Rationally ordering fees is not something I expect and stories like what Pennsylvania Family Law wrote about in Counsel Fees astound me:

Next we received a counsel fee petition.  The dependent spouse owed her counsel tens of thousands of dollars even after securing a substantial retainer. We resisted this request vigorously arguing that the facts were apparent from the beginning and the litigation almost completely unnecessary.  When the request for attorneys fees did not go in the direction she aspired, the opposing counsel filed a petition to withdraw.
The wife filed an answer professing that she had wanted to settle her case all along but that her attorney had told her the litigation was necessary and that her husband would be required to pay her attorneys fees.
We don’t know whether these allegations are true. But we can state almost without exception, that if an attorney tells a client in a domestic relations proceeding that he or she is certain to secure attorney fees in that proceeding, a second opinion should be secured. Even in cases where there is a contractual undertaking for a party breaching an agreement to pay attorneys fees, we have found that courts award such fees on a very conservative basis.  And in situations where attorneys fees are sought by reason of statutory allowance (i.e., the law expressly allows award of attorneys fees) such awards are usually a fraction of what is sought.
I suggest reading my A Phrase to Remember: Financial Attrition. for all that is wrong with the general attitude with this kind of litigation.  However, I find even more wrong with the other attorney in this story.
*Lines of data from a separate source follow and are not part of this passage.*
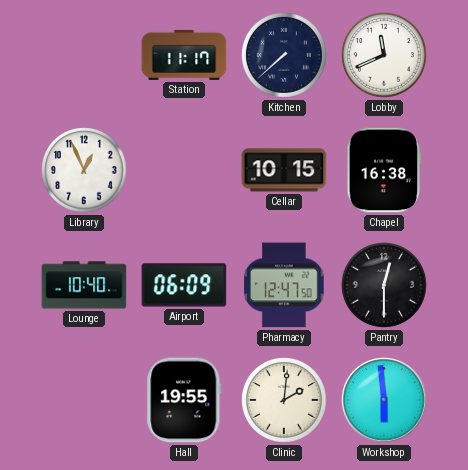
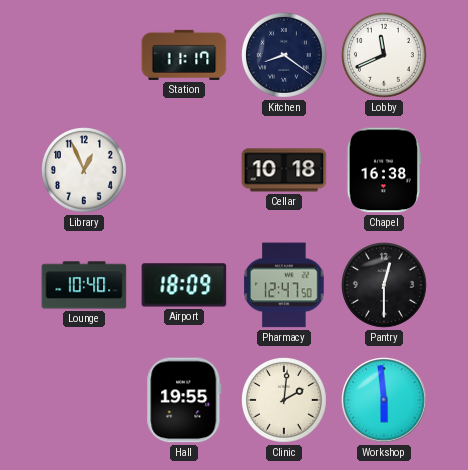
Kitchen: 7:38 -> 8:21
Cellar: 10:15 -> 10:18
Airport: 06:09 -> 18:09
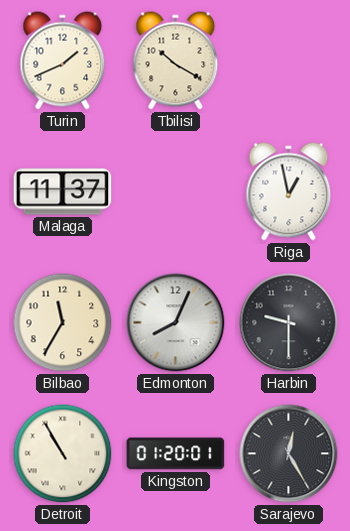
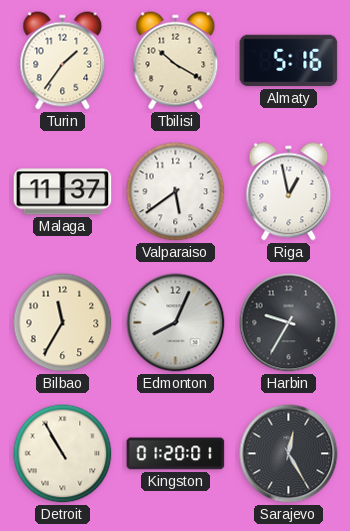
Turin: 1:41 -> 1:36
Almaty: none -> 5:16
Valparaiso: none -> 5:39
Harbin: 9:30 -> 9:35
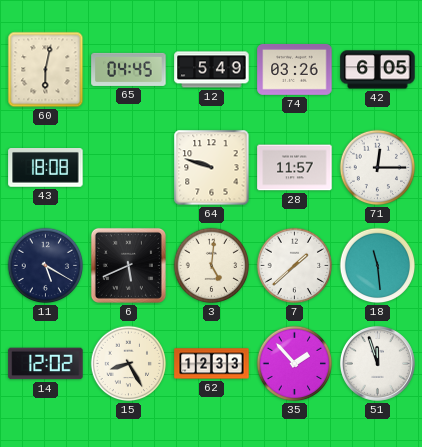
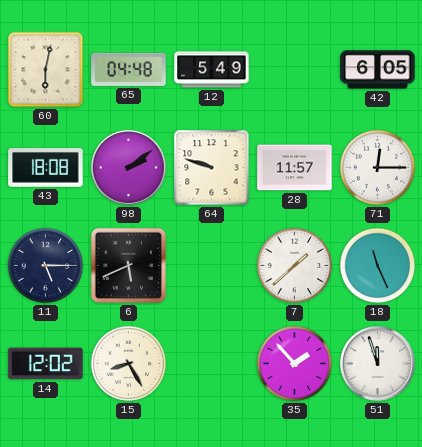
65: 04:45 -> 04:48
74: 03:26 -> none
98: none -> 2:09
11: 5:20 -> 5:15
3: 5:01 -> none
18: 11:29 -> 11:26
62: 12:33 -> none
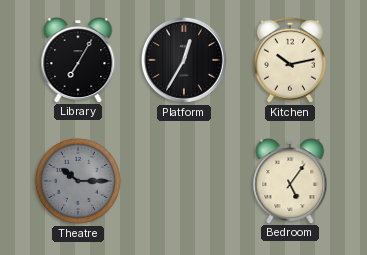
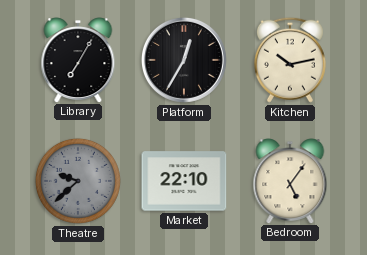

What lawyer in their right mind guarantees anything from a judge? Especially about fees.  Judges will cut fees or not grant fees, and there is very little that can be even on appeal.  The standard being abuse of discretion, Indiana's appellate courts will generally uphold the trial judge's decision. Some counties have been explicit about how they award some fees  So far I have cataloged  Fayette and Grant Counties (out of Howard, Henry, Madison, Delaware, and Ripley).

Locally, we had a commissioner notorious for his not allowing fees in any case.  His theory being that the lawyers needed to get some money down on a case.  (I do not have time to go into why this actually was a good thing - locally).  In a civil suit, I had another judge cut my fee to an amount that still makes no sense to me. (Nor did it make any sense to opposing counsel at the time.  His response was the the judge did it to all lawyers including himself ).  For more on Madison County fees, give my What are Lawyer's Fees in Madison County, Indiana? a look.

Just to give another side to this story, I had a Grant County case where the judge did award $1,000.00 at a provisional hearing (actually after two provisional hearings which included a protective order issues).

About the only time I can guarantee a court generally ordering a fee involves contempt cases - if one wins the case.  Even then, there is noting guaranteeing that a judge will not cut the fee from what the lawyer shows as being earned and due.